Основные понятия
A novel image editing technique that seamlessly integrates text prompts and image prompts to yield diverse and precise editing outcomes, leveraging a geometric accumulation loss to faithfully preserve pixel space geometry and layout.
Аннотация
The paper introduces a novel image editing method called "Geometry-Inverse-Meet-Pixel-Insert" (GEO) that offers exceptional control and flexibility in real-world image editing. The key contributions are:
- A novel geometric accumulation loss that enhances DDIM inversion to preserve the pixel space geometry and layout of the input image during the editing process.
- An innovative boosted image prompt technique that combines pixel-level editing with latent space geometry guidance for standard classifier-free reversion.
The method allows users to perform precise and multi-area editing by inputting text prompts and describing objects, effectively eliminating the issue of word contamination.

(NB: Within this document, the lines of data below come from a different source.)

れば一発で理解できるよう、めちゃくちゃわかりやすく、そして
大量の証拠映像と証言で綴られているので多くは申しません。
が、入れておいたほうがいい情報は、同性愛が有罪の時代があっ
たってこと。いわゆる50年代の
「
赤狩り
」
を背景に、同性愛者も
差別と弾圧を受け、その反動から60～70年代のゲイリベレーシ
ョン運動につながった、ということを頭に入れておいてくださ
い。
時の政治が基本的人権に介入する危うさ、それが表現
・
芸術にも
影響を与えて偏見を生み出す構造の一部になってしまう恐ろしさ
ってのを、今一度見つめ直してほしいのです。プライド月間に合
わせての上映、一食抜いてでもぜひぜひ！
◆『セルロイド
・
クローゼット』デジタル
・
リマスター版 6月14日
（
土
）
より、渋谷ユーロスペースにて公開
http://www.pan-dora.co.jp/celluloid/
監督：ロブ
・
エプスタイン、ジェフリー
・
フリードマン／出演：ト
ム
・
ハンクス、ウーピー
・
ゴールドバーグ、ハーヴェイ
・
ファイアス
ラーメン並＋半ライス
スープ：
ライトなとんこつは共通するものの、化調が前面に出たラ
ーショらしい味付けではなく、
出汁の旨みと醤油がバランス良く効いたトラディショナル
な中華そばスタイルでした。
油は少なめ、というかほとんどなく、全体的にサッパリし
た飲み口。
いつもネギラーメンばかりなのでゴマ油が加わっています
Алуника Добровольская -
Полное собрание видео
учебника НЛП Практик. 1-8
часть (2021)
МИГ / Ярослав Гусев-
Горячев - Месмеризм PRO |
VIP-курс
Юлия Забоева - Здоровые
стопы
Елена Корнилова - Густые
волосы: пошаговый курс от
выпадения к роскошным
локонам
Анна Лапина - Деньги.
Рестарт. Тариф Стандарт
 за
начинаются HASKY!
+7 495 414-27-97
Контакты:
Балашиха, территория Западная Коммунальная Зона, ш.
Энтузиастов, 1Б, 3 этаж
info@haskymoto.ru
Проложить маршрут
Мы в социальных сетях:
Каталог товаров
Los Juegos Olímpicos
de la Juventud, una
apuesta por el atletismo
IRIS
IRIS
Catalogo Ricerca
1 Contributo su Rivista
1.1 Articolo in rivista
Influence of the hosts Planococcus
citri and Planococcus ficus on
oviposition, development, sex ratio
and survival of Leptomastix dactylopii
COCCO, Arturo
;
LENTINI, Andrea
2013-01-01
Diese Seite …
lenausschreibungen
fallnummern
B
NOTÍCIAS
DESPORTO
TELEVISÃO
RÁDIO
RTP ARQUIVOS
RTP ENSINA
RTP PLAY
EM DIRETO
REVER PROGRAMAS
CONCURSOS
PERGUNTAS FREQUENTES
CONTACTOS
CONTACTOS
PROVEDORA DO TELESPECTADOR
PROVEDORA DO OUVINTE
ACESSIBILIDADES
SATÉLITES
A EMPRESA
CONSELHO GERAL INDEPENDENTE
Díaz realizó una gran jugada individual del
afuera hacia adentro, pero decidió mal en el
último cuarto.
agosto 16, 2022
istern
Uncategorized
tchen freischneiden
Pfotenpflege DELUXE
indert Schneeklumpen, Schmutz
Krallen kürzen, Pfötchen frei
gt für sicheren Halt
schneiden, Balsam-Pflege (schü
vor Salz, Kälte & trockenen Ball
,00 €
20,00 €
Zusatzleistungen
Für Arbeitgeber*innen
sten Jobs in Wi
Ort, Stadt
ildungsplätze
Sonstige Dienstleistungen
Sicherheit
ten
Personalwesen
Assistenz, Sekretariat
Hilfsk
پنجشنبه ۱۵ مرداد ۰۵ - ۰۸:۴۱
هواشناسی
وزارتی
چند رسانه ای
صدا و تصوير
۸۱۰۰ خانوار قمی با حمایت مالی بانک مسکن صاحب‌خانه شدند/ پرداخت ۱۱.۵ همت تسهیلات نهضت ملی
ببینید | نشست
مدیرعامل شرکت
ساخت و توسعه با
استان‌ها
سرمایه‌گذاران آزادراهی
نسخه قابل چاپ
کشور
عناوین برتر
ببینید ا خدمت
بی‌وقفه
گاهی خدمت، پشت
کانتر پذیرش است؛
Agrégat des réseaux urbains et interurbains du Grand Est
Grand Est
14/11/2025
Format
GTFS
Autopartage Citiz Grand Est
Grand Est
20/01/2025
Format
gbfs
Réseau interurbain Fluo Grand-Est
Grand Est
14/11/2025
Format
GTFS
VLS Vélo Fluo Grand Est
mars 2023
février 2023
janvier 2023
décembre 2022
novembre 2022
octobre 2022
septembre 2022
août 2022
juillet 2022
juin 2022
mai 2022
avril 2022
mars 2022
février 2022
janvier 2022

It preserves background details in unedited areas through the geometric accumulation loss, which fits predictions under classifier guidance rather than text-only conditions.
The approach efficiently creates multiple edited images that accurately reflect the guidance from user-specified text prompts, enabling precise adjustments in visual details like color and geometric outline.
Статистика
The paper does not provide any specific numerical data or metrics to support the key claims.
Цитаты
"Our method allows users to perform precise and multi-area editing by inputting text prompts of any length and describing objects. This approach effectively eliminates the issue of word contamination commonly associated with the CLIP model."
"Our method effectively preserves background details in areas not being edited through a novel loss term, named as the geometrically accumulative loss for inversion that is specifically designed for simplicity and ease of implementation."
"Our approach efficiently creates multiple edited images that accurately reflect the guidance from user-specified text prompts. It also enables more precise adjustments in visual details like color and geometric outline, further enhanced by our unique geometric accumulative loss."